Solved – Can weight decay be higher than learning rate

deep learningneural networks

I am using the ADAM optimizer at the moment with a learning rate of 0.001 and a weight decay value of 0.005.

I understand that weight decay reduces the weights values over time and that the learning rate modifies to weight in the right direction. Does it makes sense to have a higher weight decay value than learning rate? Or will the weights go faster to zero, than that they learn?

Best Answer

Training a neural network means minimizing some error function which generally contains 2 parts: a data term (which penalizes when the network gives incorrect predictions) and a regularization term (which ensures the network weights satisfy some other assumptions), in our case the weight decay penalizing weights far from zero.

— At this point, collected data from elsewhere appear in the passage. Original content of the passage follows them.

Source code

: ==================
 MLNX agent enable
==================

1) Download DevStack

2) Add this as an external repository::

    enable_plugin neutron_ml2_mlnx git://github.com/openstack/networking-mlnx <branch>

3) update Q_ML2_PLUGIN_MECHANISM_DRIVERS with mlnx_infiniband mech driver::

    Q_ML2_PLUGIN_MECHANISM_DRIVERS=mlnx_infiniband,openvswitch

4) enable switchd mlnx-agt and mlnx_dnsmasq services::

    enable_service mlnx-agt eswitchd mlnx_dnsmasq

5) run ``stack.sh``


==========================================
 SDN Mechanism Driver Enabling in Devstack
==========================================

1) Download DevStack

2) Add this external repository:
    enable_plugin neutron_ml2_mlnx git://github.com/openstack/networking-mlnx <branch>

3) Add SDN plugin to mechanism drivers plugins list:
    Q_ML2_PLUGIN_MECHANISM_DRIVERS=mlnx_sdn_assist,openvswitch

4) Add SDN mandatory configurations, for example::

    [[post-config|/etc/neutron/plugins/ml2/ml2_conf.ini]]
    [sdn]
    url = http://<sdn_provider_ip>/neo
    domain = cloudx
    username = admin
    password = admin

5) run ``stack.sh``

The error function may look like this:

$E=\frac{1}{N}||\mathbf{y}-\mathbf{t}||_2 + \lambda ||w||_2$,

where $\mathbf{y}$ are the network predictions, $\mathbf{t}$ are the desired outputs (ground truth), $N$ is the size of the training set, and $w$ is the vector of the network weights. The parameter $\lambda$ controls the relative importance of the two parts of the error function. Setting a weight decay corresponds to setting this parameter. If you set it to a high value, the network does not care so much about correct predictions on the training set and rather keeps the weights low, hoping for good generalization performance on the unseen data.

How the error function is minimized is an entirely separate thing. You can use a fancy method such as Adam, or you can take a simple stochastic gradient descent: both work on the same iterative principle:

  1. Evaluate derivatives of the error function w.r.t. weights: $\frac{\partial E}{\partial w}$

  2. Update weights in the negative direction of the derivatives by a small step.

It can be written down like this:

$w_{t+1} = w_t - \eta \frac{\partial E}{\partial w}$

Parameter $\eta$ is called learning rate: it controls the size of the step.


Thus, these two parameters are independent of each other and in principle it can make sense to set weight decay larger than learning rate. Practically, it depends entirely on your specific scenario: Which network architecture are you using? How many weights are there? What is the error function? Are you using some other regularizers? etc. It is your job to find the right hyperparameters.